▶ _Your goal_
Which of the lines below hold "LIST"? Please return each one.

▶ _Recorded data_
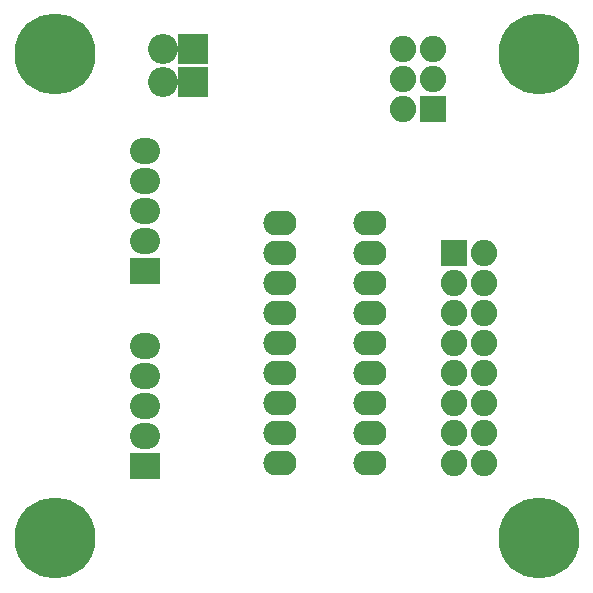
<source format=gbs>
G04 #@! TF.FileFunction,Soldermask,Bot*
%FSLAX46Y46*%
G04 Gerber Fmt 4.6, Leading zero omitted, Abs format (unit mm)*
G04 Created by KiCad (PCBNEW (after 2015-mar-04 BZR unknown)-product) date 12/21/2015 2:53:08 PM*
%MOMM*%
G01*
G04 APERTURE LIST*
%ADD10C,0.150000*%
%ADD11O,2.808000X2.108000*%
%ADD12C,6.858000*%
%ADD13R,2.540000X2.540000*%
%ADD14O,2.540000X2.540000*%
%ADD15R,2.235200X2.235200*%
%ADD16O,2.235200X2.235200*%
%ADD17R,2.540000X2.235200*%
%ADD18O,2.540000X2.235200*%
G04 APERTURE END LIST*
D10*
D11*
X23114000Y-18288000D03*
X23114000Y-20828000D03*
X23114000Y-23368000D03*
X23114000Y-25908000D03*
X23114000Y-28448000D03*
X23114000Y-30988000D03*
X23114000Y-33528000D03*
X23114000Y-36068000D03*
X23114000Y-38608000D03*
X30734000Y-38608000D03*
X30734000Y-36068000D03*
X30734000Y-33528000D03*
X30734000Y-30988000D03*
X30734000Y-28448000D03*
X30734000Y-25908000D03*
X30734000Y-23368000D03*
X30734000Y-20828000D03*
X30734000Y-18288000D03*
D12*
X4000000Y-45000000D03*
X4000000Y-4000000D03*
X45000000Y-45000000D03*
X45000000Y-4000000D03*
D13*
X15748000Y-3556000D03*
D14*
X13208000Y-3556000D03*
D13*
X15748000Y-6350000D03*
D14*
X13208000Y-6350000D03*
D15*
X36068000Y-8636000D03*
D16*
X33528000Y-8636000D03*
X36068000Y-6096000D03*
X33528000Y-6096000D03*
X36068000Y-3556000D03*
X33528000Y-3556000D03*
D17*
X11684000Y-22352000D03*
D18*
X11684000Y-19812000D03*
X11684000Y-17272000D03*
X11684000Y-14732000D03*
X11684000Y-12192000D03*
D17*
X11684000Y-38862000D03*
D18*
X11684000Y-36322000D03*
X11684000Y-33782000D03*
X11684000Y-31242000D03*
X11684000Y-28702000D03*
D15*
X37846000Y-20828000D03*
D16*
X40386000Y-20828000D03*
X37846000Y-23368000D03*
X40386000Y-23368000D03*
X37846000Y-25908000D03*
X40386000Y-25908000D03*
X37846000Y-28448000D03*
X40386000Y-28448000D03*
X37846000Y-30988000D03*
X40386000Y-30988000D03*
X37846000Y-33528000D03*
X40386000Y-33528000D03*
X37846000Y-36068000D03*
X40386000Y-36068000D03*
X37846000Y-38608000D03*
X40386000Y-38608000D03*
M02*

</source>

▶ _Response below_
G04 APERTURE LIST*
G04 APERTURE END LIST*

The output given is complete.